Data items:
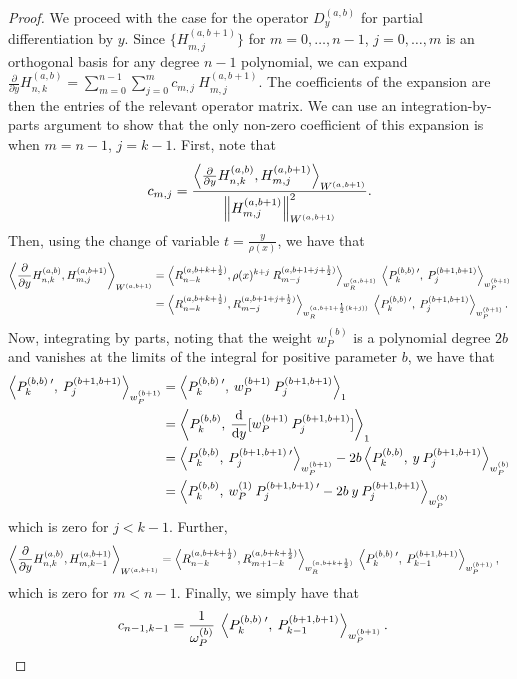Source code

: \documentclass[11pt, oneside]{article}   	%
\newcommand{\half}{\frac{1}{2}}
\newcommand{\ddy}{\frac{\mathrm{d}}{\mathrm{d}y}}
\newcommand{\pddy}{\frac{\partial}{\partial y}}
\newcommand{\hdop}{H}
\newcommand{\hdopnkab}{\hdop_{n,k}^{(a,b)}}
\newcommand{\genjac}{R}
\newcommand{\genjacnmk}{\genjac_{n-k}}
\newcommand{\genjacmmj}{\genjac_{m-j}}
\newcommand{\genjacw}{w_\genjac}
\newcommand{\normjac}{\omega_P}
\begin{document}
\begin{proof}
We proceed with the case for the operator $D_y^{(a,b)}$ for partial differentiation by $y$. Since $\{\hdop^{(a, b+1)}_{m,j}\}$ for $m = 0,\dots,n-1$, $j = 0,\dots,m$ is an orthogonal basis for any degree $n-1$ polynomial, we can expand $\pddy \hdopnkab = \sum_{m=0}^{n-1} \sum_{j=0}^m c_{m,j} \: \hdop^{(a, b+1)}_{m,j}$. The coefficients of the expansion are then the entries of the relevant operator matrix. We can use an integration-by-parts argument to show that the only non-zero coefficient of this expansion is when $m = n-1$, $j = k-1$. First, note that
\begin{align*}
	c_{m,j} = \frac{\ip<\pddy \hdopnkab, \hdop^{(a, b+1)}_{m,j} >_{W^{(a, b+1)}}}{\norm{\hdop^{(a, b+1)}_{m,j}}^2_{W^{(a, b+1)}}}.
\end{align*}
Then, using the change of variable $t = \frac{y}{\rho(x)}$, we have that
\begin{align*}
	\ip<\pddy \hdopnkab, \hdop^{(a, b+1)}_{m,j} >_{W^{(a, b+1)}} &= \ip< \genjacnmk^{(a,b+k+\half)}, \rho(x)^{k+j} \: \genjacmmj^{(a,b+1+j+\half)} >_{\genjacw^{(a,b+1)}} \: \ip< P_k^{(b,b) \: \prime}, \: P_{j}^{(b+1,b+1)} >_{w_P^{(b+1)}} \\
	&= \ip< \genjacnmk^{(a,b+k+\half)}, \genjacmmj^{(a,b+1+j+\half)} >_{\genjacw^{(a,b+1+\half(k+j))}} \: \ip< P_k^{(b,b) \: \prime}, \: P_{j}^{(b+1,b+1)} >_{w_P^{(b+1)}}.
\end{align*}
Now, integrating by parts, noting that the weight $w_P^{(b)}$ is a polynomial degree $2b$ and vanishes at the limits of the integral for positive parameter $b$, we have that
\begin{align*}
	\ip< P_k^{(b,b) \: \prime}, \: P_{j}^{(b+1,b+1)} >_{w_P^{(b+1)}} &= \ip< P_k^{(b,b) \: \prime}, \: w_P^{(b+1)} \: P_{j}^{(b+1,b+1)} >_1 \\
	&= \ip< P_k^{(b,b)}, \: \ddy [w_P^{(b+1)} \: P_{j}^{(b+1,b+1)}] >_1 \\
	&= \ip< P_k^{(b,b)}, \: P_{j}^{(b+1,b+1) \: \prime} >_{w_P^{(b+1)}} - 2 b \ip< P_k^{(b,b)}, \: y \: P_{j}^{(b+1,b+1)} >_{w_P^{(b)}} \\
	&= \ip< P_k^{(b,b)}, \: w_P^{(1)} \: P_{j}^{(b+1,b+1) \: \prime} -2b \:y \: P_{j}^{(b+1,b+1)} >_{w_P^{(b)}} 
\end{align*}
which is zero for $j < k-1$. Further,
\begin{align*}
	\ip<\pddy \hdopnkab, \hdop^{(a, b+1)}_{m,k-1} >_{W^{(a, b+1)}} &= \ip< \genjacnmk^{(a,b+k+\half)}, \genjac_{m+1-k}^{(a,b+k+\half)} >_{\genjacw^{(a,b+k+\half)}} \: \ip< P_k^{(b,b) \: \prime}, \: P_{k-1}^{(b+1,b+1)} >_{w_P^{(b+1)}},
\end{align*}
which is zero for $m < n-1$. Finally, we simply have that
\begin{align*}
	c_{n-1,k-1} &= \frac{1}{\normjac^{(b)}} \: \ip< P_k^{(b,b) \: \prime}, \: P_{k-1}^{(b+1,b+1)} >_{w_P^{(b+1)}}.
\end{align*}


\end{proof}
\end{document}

...

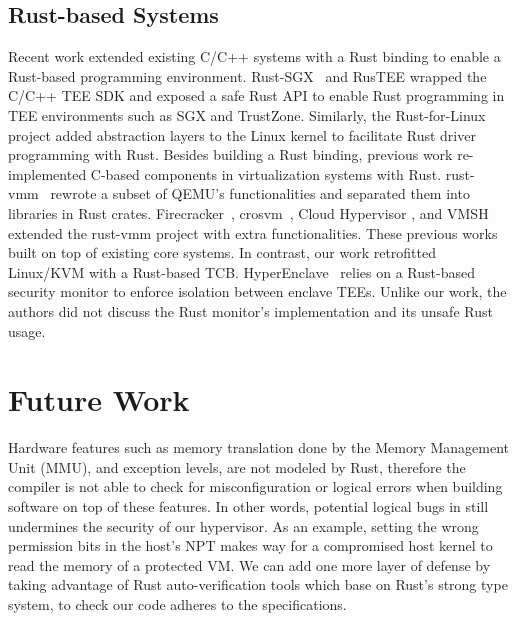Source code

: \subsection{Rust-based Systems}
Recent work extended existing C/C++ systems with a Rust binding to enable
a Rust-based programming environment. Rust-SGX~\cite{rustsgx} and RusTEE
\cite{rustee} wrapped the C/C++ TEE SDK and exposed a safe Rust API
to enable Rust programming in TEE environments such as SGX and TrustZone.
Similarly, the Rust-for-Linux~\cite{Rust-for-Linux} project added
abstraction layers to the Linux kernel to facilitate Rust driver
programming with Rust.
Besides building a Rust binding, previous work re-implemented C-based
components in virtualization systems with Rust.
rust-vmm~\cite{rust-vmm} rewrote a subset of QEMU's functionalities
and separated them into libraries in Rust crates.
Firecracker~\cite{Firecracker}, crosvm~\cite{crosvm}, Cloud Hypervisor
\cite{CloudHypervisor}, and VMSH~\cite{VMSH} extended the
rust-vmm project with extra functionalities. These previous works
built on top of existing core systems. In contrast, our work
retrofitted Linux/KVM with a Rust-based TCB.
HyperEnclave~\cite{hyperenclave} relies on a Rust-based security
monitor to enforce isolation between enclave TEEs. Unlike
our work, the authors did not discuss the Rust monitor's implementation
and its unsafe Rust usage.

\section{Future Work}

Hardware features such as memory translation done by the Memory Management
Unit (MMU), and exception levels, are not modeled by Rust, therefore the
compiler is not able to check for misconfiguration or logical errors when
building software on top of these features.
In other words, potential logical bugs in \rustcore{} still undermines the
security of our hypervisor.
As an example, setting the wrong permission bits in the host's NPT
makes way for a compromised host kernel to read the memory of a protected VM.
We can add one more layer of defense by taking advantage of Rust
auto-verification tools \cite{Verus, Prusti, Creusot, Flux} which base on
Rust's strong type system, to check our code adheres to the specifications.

What you are asked to do - Filter the records above down to the lines containing "which".

Solution to the exercise -
which is zero for $j < k-1$. Further,
which is zero for $m < n-1$. Finally, we simply have that
auto-verification tools \cite{Verus, Prusti, Creusot, Flux} which base on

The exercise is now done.